Kissing you in different moments of the evening, it was you. It was five years ago when the worst was a curfew. And though it wasn't a completely carefree night, I was able to resist the urge to bring up "the others" when I felt comparisons. I think that even though I have always said it, I am finally starting to believe that you either love me and will stand up for me and my morals or stop wasting my time.
I don't know if it's the struggles this past year has brought, the trip I took, my birthday (as everyone says something changes at 25), but I feel older. It's strange having a feeling of responsibility to handle situations differently. I have always wanted children, but it is scary to have the ticking time clock syndrome all of a sudden.
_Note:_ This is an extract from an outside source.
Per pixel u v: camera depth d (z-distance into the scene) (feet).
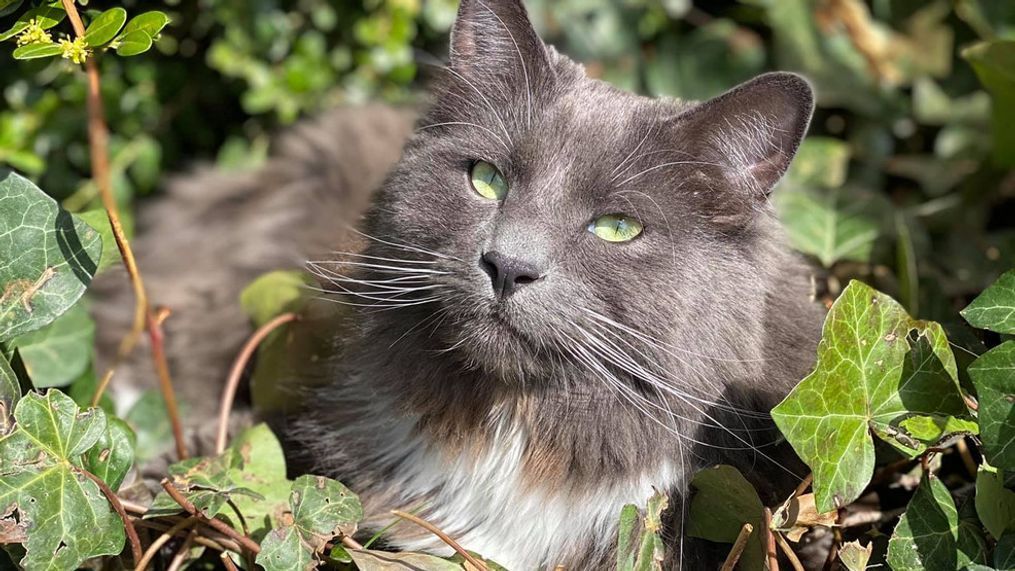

There is something inside that just tells you that you are running out of time and need to have kids as soon as possible, I remember my sister running into the same thing when she turned 25. It's easier to have children the younger you are and when you want to have five like I do, it's scary to think that the longer you wait, the older you will be trying to carry them to term. I have always pictured being the young, hip mom that my kids like taking out and want their friends to be around. And my body isn't nice as it is.
~
I hear the ticking of the clock
I'm lying here, the room's pitch dark
I wonder where you are tonight

No answer on the telephone
And the night goes by so very slow
Oh, I hope that it won't end though alone

Till now I always got by on my own
I never really cared until I met you
And now it chills me to the bone
How do I get you alone?

Monday, August 15, 2011

I Did it Again

I did it again, I pushed you away without meaning to. I don't know why I expect you to sit there while I say the things I need to say, hurtful things that won't really get us anywhere in the long run. I wish so badly that when I did you would grab me and hold me and tell me you're sorry, but you don't, you get angry and hurt...I would to. You yelled back and then you walked out. I sat at the table, our food growing cold, and cried. I paced, I controlled myself from the urge to punch the wall, I cried more. And then I stopped. I remembered looking into your eyes as I spoke to you and seeing tears and for the first time, I saw actual remorse. It's strange out of all of our conversations, I don't remember you genuinely saying you are sorry, but at the table, you looked it and you looked deeply hurt by my words. So I stopped crying and felt this calm come over me as if I finally saw what I had needed to see from you. Out of all of my arguments, you never reacted the way I needed you to. I'm sorry for some of the things I said. I wish you knew how much it hurts when you say that you wish I would write more or play music, because I want to be that person again too and I'm slowly getting there, but I'm not going to automatically jump back into her skin when something happened that made me feel like it wasn't right for me to be her. I hate that you keep pushing me being active, you used to tell me that you just wanted me to be happy with my body, you didn't care what I weighed, and now that I've lost a lot of weight and feel a lot better about myself, I feel as if I will never be good enough for you, because you barely even acknowledge the progress I've made. I hate that you feel like it's ok to run away from confrontation until you are ready to deal with it, leaving people to sit, wondering where you are and when they can put the issue to rest, it's disrespectful. I would like to finish an argument in the same day. I hate that the calm didn't last and now I cry myself to sleep, wondering if you care that I'm miserable while you go on with your daily life, telling me that you don't have the energy to have a conversation with me. This was days ago...when will you have the energy?